BACKGROUND AND AIMS: In 2015, Georgia began a hepatitis C virus (HCV) elimination programme. Although screening programmes have been decentralized for high‐risk groups, viraemic testing remains a bottleneck for people who inject drugs. Here, we describe two models of viraemic testing that aimed to address this gap. METHODS: We assigned eight harm reduction sites (HRS) to one of three arms (2,1:1): Xpert HCV viral load testing on‐site, blood draw on‐site with centralized HCV core antigen testing (HCVcAg), or standard‐of‐care (SOC) referral with viremia testing performed at treatment centres. RESULTS: 1671 HCV‐seropositive participants were enrolled (Xpert, 37.1%; HCVcAg, 29.1%; referral, 33.8%). Participants were predominantly male (95.4%), mean age (IQR) 43 (37, 50) years and 1290 (77.2%) were currently injecting drugs. Significantly higher proportions of participants in the Xpert (100%) and HCVcAg (99.8%) arms received viraemia testing compared with the referral arm (91.3%) (Xpert vs referral, p < 0.0001; HCVcAg vs referral, p < 0.0001). Among viraemic participants, treatment uptake was similar (Xpert, 84.0%; HCVcAg, 79.5%; referral, 88.4%).
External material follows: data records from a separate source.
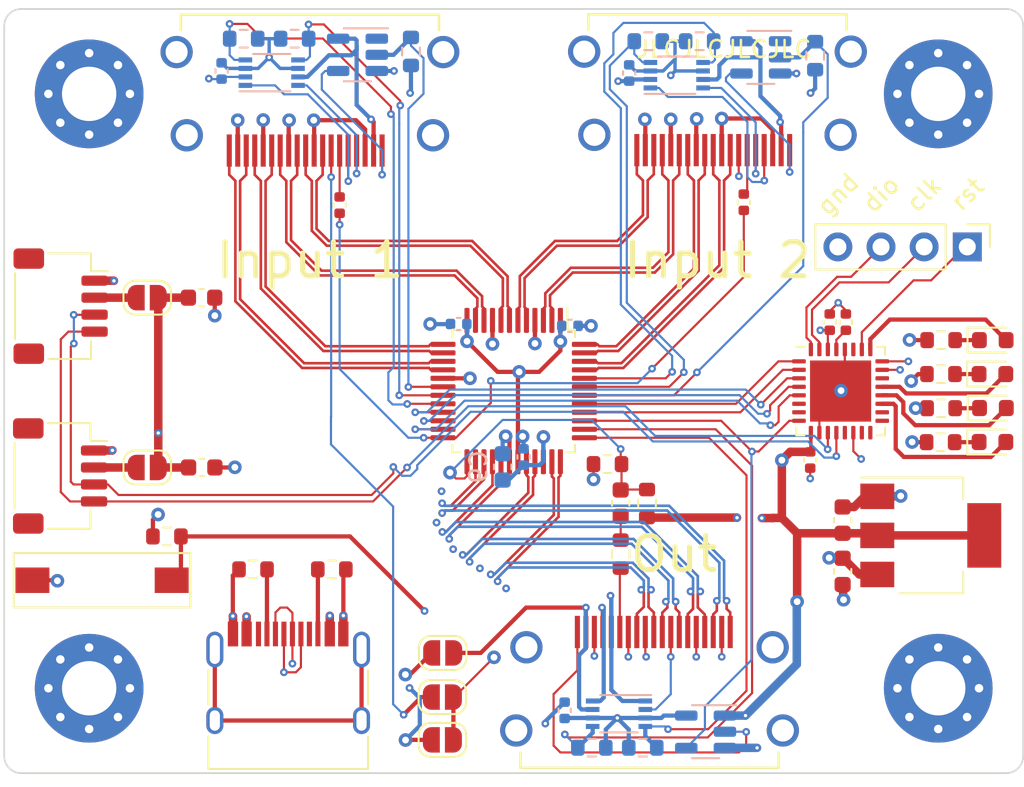
<source format=kicad_pcb>
(kicad_pcb (version 20211014) (generator pcbnew)

  (general
    (thickness 1.6062)
  )

  (paper "A4")
  (layers
    (0 "F.Cu" signal)
    (1 "In1.Cu" signal)
    (2 "In2.Cu" signal)
    (31 "B.Cu" signal)
    (32 "B.Adhes" user "B.Adhesive")
    (33 "F.Adhes" user "F.Adhesive")
    (34 "B.Paste" user)
    (35 "F.Paste" user)
    (36 "B.SilkS" user "B.Silkscreen")
    (37 "F.SilkS" user "F.Silkscreen")
    (38 "B.Mask" user)
    (39 "F.Mask" user)
    (40 "Dwgs.User" user "User.Drawings")
    (41 "Cmts.User" user "User.Comments")
    (42 "Eco1.User" user "User.Eco1")
    (43 "Eco2.User" user "User.Eco2")
    (44 "Edge.Cuts" user)
    (45 "Margin" user)
    (46 "B.CrtYd" user "B.Courtyard")
    (47 "F.CrtYd" user "F.Courtyard")
    (48 "B.Fab" user)
    (49 "F.Fab" user)
    (50 "User.1" user)
    (51 "User.2" user)
    (52 "User.3" user)
    (53 "User.4" user)
    (54 "User.5" user)
    (55 "User.6" user)
    (56 "User.7" user)
    (57 "User.8" user)
    (58 "User.9" user)
  )

  (setup
    (stackup
      (layer "F.SilkS" (type "Top Silk Screen"))
      (layer "F.Paste" (type "Top Solder Paste"))
      (layer "F.Mask" (type "Top Solder Mask") (thickness 0.01))
      (layer "F.Cu" (type "copper") (thickness 0.035))
      (layer "dielectric 1" (type "prepreg") (thickness 0.2104) (material "FR4") (epsilon_r 4.6) (loss_tangent 0.02))
      (layer "In1.Cu" (type "copper") (thickness 0.0152))
      (layer "dielectric 2" (type "core") (thickness 1.065) (material "FR4") (epsilon_r 4.6) (loss_tangent 0.02))
      (layer "In2.Cu" (type "copper") (thickness 0.0152))
      (layer "dielectric 3" (type "prepreg") (thickness 0.2104) (material "FR4") (epsilon_r 4.6) (loss_tangent 0.02))
      (layer "B.Cu" (type "copper") (thickness 0.035))
      (layer "B.Mask" (type "Bottom Solder Mask") (thickness 0.01))
      (layer "B.Paste" (type "Bottom Solder Paste"))
      (layer "B.SilkS" (type "Bottom Silk Screen"))
      (copper_finish "None")
      (dielectric_constraints no)
    )
    (pad_to_mask_clearance 0)
    (pcbplotparams
      (layerselection 0x00010fc_ffffffff)
      (disableapertmacros false)
      (usegerberextensions false)
      (usegerberattributes true)
      (usegerberadvancedattributes true)
      (creategerberjobfile true)
      (svguseinch false)
      (svgprecision 6)
      (excludeedgelayer true)
      (plotframeref false)
      (viasonmask false)
      (mode 1)
      (useauxorigin false)
      (hpglpennumber 1)
      (hpglpenspeed 20)
      (hpglpendiameter 15.000000)
      (dxfpolygonmode true)
      (dxfimperialunits true)
      (dxfusepcbnewfont true)
      (psnegative false)
      (psa4output false)
      (plotreference true)
      (plotvalue true)
      (plotinvisibletext false)
      (sketchpadsonfab false)
      (subtractmaskfromsilk false)
      (outputformat 1)
      (mirror false)
      (drillshape 0)
      (scaleselection 1)
      (outputdirectory "/home/stary/develop/hardware/jlc/hdmi-switch/")
    )
  )

  (net 0 "")
  (net 1 "/OUT_HPD")
  (net 2 "/OUT_SDA")
  (net 3 "/OUT_SCL")
  (net 4 "+1V0")
  (net 5 "+3V3")
  (net 6 "/IN1_SCL")
  (net 7 "/IN1_SDA")
  (net 8 "/OUT_CEC")
  (net 9 "/ARC_IN")
  (net 10 "/IN1_HPD")
  (net 11 "/IN2_SCL")
  (net 12 "/IN1_CEC")
  (net 13 "GND")
  (net 14 "/OUT_D2_P")
  (net 15 "/OUT_D2_N")
  (net 16 "/IN2_SDA")
  (net 17 "/OUT_D1_P")
  (net 18 "/OUT_D1_N")
  (net 19 "Net-(C12-Pad2)")
  (net 20 "/IN2_CEC")
  (net 21 "/OUT_D0_P")
  (net 22 "/OUT_D0_N")
  (net 23 "/OUT_CLK_P")
  (net 24 "/OUT_CLK_N")
  (net 25 "/IN1_D2_P")
  (net 26 "/IN1_D2_N")
  (net 27 "/IN1_D1_P")
  (net 28 "/IN1_D1_N")
  (net 29 "/IN1_D0_P")
  (net 30 "/IN1_D0_N")
  (net 31 "/IN1_CLK_P")
  (net 32 "/IN1_CLK_N")
  (net 33 "/IN2_D2_P")
  (net 34 "/IN2_D2_N")
  (net 35 "/IN2_D1_P")
  (net 36 "/IN2_D1_N")
  (net 37 "/IN2_D0_P")
  (net 38 "/IN2_D0_N")
  (net 39 "/IN2_CLK_P")
  (net 40 "/IN2_CLK_N")
  (net 41 "/OEB")
  (net 42 "/SEL1")
  (net 43 "Net-(C13-Pad2)")
  (net 44 "/ARC_OUT")
  (net 45 "/EQ_S0")
  (net 46 "/OC_S0")
  (net 47 "/ROUT_S0")
  (net 48 "+5V")
  (net 49 "+1V2")
  (net 50 "Net-(D1-Pad1)")
  (net 51 "/led0")
  (net 52 "/nrst")
  (net 53 "/swclk")
  (net 54 "/swdio")
  (net 55 "unconnected-(U3-Pad6)")
  (net 56 "unconnected-(U3-Pad7)")
  (net 57 "unconnected-(U3-Pad15)")
  (net 58 "unconnected-(U3-Pad16)")
  (net 59 "unconnected-(U3-Pad17)")
  (net 60 "unconnected-(U3-Pad18)")
  (net 61 "unconnected-(U3-Pad27)")
  (net 62 "unconnected-(U3-Pad22)")
  (net 63 "/USB_D-")
  (net 64 "/USB_D+")
  (net 65 "Net-(J5-PadA5)")
  (net 66 "unconnected-(J5-PadA8)")
  (net 67 "Net-(J5-PadB5)")
  (net 68 "unconnected-(J5-PadB8)")
  (net 69 "unconnected-(J5-PadS1)")
  (net 70 "Net-(J6-Pad2)")
  (net 71 "/qwiic_sda")
  (net 72 "/qwiic_scl")
  (net 73 "Net-(J7-Pad2)")
  (net 74 "Net-(D2-Pad1)")
  (net 75 "/led1")
  (net 76 "Net-(D3-Pad1)")
  (net 77 "/led2")
  (net 78 "Net-(D4-Pad1)")
  (net 79 "/led3")
  (net 80 "unconnected-(U3-Pad13)")
  (net 81 "/IN2_HPD")
  (net 82 "Net-(C14-Pad2)")
  (net 83 "Net-(C12-Pad1)")
  (net 84 "/OUT_SCL_3V3")
  (net 85 "/OUT_SDA_3V3")
  (net 86 "/IN1_SCL_3V3")
  (net 87 "/IN1_SDA_3V3")
  (net 88 "/IN2_HPD_3V3")
  (net 89 "/IN2_SCL_3V3")
  (net 90 "/IN2_SDA_3V3")
  (net 91 "/IN1_HPD_3V3")
  (net 92 "/OUT_HPD_3V3")
  (net 93 "/OUT_HDMI_5V")
  (net 94 "/IN1_HDMI_5V")
  (net 95 "/IN2_HDMI_5V")
  (net 96 "/button")

  (footprint "MountingHole:MountingHole_3.2mm_M3_Pad_Via" (layer "F.Cu") (at 79.4 124.3))

  (footprint "Capacitor_SMD:C_0603_1608Metric" (layer "F.Cu") (at 123.77 117.42 -90))

  (footprint "Resistor_SMD:R_0603_1608Metric" (layer "F.Cu") (at 109.925 111.1 180))

  (footprint "Jumper:SolderJumper-2_P1.3mm_Open_RoundedPad1.0x1.5mm" (layer "F.Cu") (at 100.2 124.82))

  (footprint "Jumper:SolderJumper-2_P1.3mm_Open_RoundedPad1.0x1.5mm" (layer "F.Cu") (at 82.82 101.3))

  (footprint "MountingHole:MountingHole_3.2mm_M3_Pad_Via" (layer "F.Cu") (at 79.4 89.3))

  (footprint "Capacitor_SMD:C_0603_1608Metric" (layer "F.Cu") (at 86.02 101.3))

  (footprint "Capacitor_SMD:C_0402_1005Metric" (layer "F.Cu") (at 123.96 102.74 90))

  (footprint "Package_TO_SOT_SMD:SOT-223-3_TabPin2" (layer "F.Cu") (at 128.96 115.3))

  (footprint "Capacitor_SMD:C_0402_1005Metric" (layer "F.Cu") (at 117.95 95.68 90))

  (footprint "Capacitor_SMD:C_0603_1608Metric" (layer "F.Cu") (at 110.7 113.4 90))

  (footprint "MountingHole:MountingHole_3.2mm_M3_Pad_Via" (layer "F.Cu") (at 129.4 89.3))

  (footprint "stary:HDMI-SS-53000" (layer "F.Cu") (at 92.4 91.7375))

  (footprint "Capacitor_SMD:C_0603_1608Metric" (layer "F.Cu") (at 86.03 111.3))

  (footprint "Resistor_SMD:R_0603_1608Metric" (layer "F.Cu") (at 93.69 117.3))

  (footprint "stary:HDMI-SS-53000" (layer "F.Cu") (at 112.4 121.8875 180))

  (footprint "Capacitor_SMD:C_0402_1005Metric" (layer "F.Cu") (at 123.01 102.74 90))

  (footprint "Package_QFP:LQFP-48_7x7mm_P0.5mm" (layer "F.Cu") (at 104.4 106.8 -90))

  (footprint "LED_SMD:LED_0603_1608Metric" (layer "F.Cu") (at 132.61 103.8))

  (footprint "Jumper:SolderJumper-2_P1.3mm_Open_RoundedPad1.0x1.5mm" (layer "F.Cu") (at 82.82 111.3))

  (footprint "MountingHole:MountingHole_3.2mm_M3_Pad_Via" (layer "F.Cu") (at 129.4 124.3))

  (footprint "Capacitor_SMD:C_0402_1005Metric" (layer "F.Cu") (at 94.15 95.85 90))

  (footprint "Connector_PinHeader_2.54mm:PinHeader_1x04_P2.54mm_Vertical" (layer "F.Cu") (at 131.11 98.31 -90))

  (footprint "Resistor_SMD:R_0603_1608Metric" (layer "F.Cu") (at 129.57 103.8))

  (footprint "Resistor_SMD:R_0603_1608Metric" (layer "F.Cu") (at 110.7 116.4 90))

  (footprint "LED_SMD:LED_0603_1608Metric" (layer "F.Cu") (at 132.59 105.8))

  (footprint "Connector_JST:JST_SH_SM04B-SRSS-TB_1x04-1MP_P1.00mm_Horizontal" (layer "F.Cu") (at 77.72 101.8 -90))

  (footprint "Resistor_SMD:R_0603_1608Metric" (layer "F.Cu") (at 83.98 115.36))

  (footprint "Resistor_SMD:R_0603_1608Metric" (layer "F.Cu") (at 129.54 109.81))

  (footprint "Capacitor_SMD:C_0402_1005Metric" (layer "F.Cu") (at 121.86 110.86 -90))

  (footprint "Capacitor_SMD:C_0603_1608Metric" (layer "F.Cu") (at 123.77 114.4 90))

  (footprint "Resistor_SMD:R_0603_1608Metric" (layer "F.Cu") (at 112.25 113.425 90))

  (footprint "Resistor_SMD:R_0603_1608Metric" (layer "F.Cu") (at 89.05 117.3 180))

  (footprint "Resistor_SMD:R_0603_1608Metric" (layer "F.Cu") (at 129.57 107.81))

  (footprint "LED_SMD:LED_0603_1608Metric" (layer "F.Cu") (at 132.62 107.8))

  (footprint "stary:PTS636" (layer "F.Cu") (at 80.16 117.94))

  (footprint "Connector_USB:USB_C_Receptacle_HRO_TYPE-C-31-M-12" (layer "F.Cu") (at 91.12 125.15))

  (footprint "Jumper:SolderJumper-2_P1.3mm_Open_RoundedPad1.0x1.5mm" (layer "F.Cu") (at 100.2 127.34))

  (footprint "Package_DFN_QFN:QFN-32-1EP_5x5mm_P0.5mm_EP3.6x3.6mm" (layer "F.Cu") (at 123.65 106.8))

  (footprint "stary:HDMI-SS-53000" (layer "F.Cu") (at 116.4 91.7125))

  (footprint "Jumper:SolderJumper-2_P1.3mm_Open_RoundedPad1.0x1.5mm" (layer "F.Cu") (at 100.22 122.22))

  (footprint "Connector_JST:JST_SH_SM04B-SRSS-TB_1x04-1MP_P1.00mm_Horizontal" (layer "F.Cu") (at 77.69 111.8 -90))

  (footprint "Resistor_SMD:R_0603_1608Metric" (layer "F.Cu") (at 129.56 105.8))

  (footprint "LED_SMD:LED_0603_1608Metric" (layer "F.Cu") (at 132.5925 109.8))

  (footprint "Capacitor_SMD:C_0402_1005Metric" (layer "B.Cu") (at 111.2 88.07 -90))

  (footprint "Package_SO:VSSOP-8_2.3x2mm_P0.5mm" (layer "B.Cu") (at 110.6 125.8 180))

  (footprint "Package_TO_SOT_SMD:SOT-23-5" (layer "B.Cu") (at 118.95 87.15 180))

  (footprint "Capacitor_SMD:C_0603_1608Metric" (layer "B.Cu") (at 103.75 111.265 -90))

  (footprint "Capacitor_SMD:C_0402_1005Metric" (layer "B.Cu") (at 104.98 110.68 -90))

  (footprint "Resistor_SMD:R_0603_1608Metric" (layer "B.Cu")
    (tedit 5F68FEEE) (tstamp 62ad2480-afc8-4d91-b019-fd8c2f7c1336)
    (at 112.325 86.2 180)
    (descr "Resistor SMD 0603 (1608 Metric), square (rectangular) end terminal, IPC_7351 nominal, (Body size source: IPC-SM-782 page 72, https://www.pcb-3d.com/wordpress/wp-content/uploads/ipc-sm-782a_amendment_1_and_2.pdf), generated with kicad-footprint-generator")
    (tags "resistor")
    (property "Sheetfile" "hdmi-switch.kicad_sch")
    (property "Sheetname" "")
    (path "/59ccc0a1-2cba-44f4-a4c1-d06fa3302812")
    (attr smd)
    (fp_text reference "R17" (at 0 1.43) (layer "B.SilkS") hide
      (effects (font (size 1 1) (thickness 0.15)) (justify mirror))
      (tstamp 29bdfa93-8a5c-4f85-b8c7-94b3141bebb8)
    )
    (fp_text value "47k" (at 0 -1.43) (layer "B.Fab")
      (effects (font (size 1 1) (thickness 0.15)) (justify mirror))
      (tstamp 8d83731e-c144-49a3-bdb9-0e8a4741a577)
    )
    (fp_text user "${REFERENCE}" (at 0 0) (layer "B.Fab")
      (effects (font (size 0.4 0.4) (thickness 0.06)) (justify mirror))
      (tstamp e55e236f-2562-4d81-927c-40e534718294)
    )
    (fp_line (start -0.237258 0.5225) (end 0.237258 0.5225) (layer "B.SilkS") (width 0.12) (tstamp 19f6b85c-285b-4276-b42e-ecd120faafc5))
    (fp_line (start -0.237258 -0.5225) (end 0.237258 -0.5225) (layer "B.SilkS") (width 0.12) (tstamp 87e26082-50ac-4169-80fd-4b133879e781))
    (fp_line (start 1.48 -0.73) (end -1.48 -0.73) (layer "B.CrtYd") (width 0.05) (tstamp 521cec1a-bba2-4c0e-985f-2d85a57d4d15))
    (fp_line (start -1.48 0.73) (end 1.48 0.73) (layer "B.CrtYd") (width 0.05) (tstamp 9292dc3a-a7d6-448f-9e1e-74e88e562378))
    (fp_line (start -1.48 -0.73) (end -1.48 0.73) (layer "B.CrtYd") (width 0
... [698391 chars truncated]
</source>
The time between screening and sample collection for viraemia testing was significantly longer in the referral arm compared with both Xpert and HCVcAg arms (median 1 day compared with 0 days respectively), and the overall time between screening to treatment initiation was longer for the referral arm (median 67 days) compared with both Xpert and HCVcAg arms (median 57 and 50 days respectively). CONCLUSIONS: Point‐of‐care viraemia testing and blood drawn on‐site for HCVcAg testing yielded more HCV‐seropositive patients receiving viraemic testing within a shorter timeframe compared with referrals.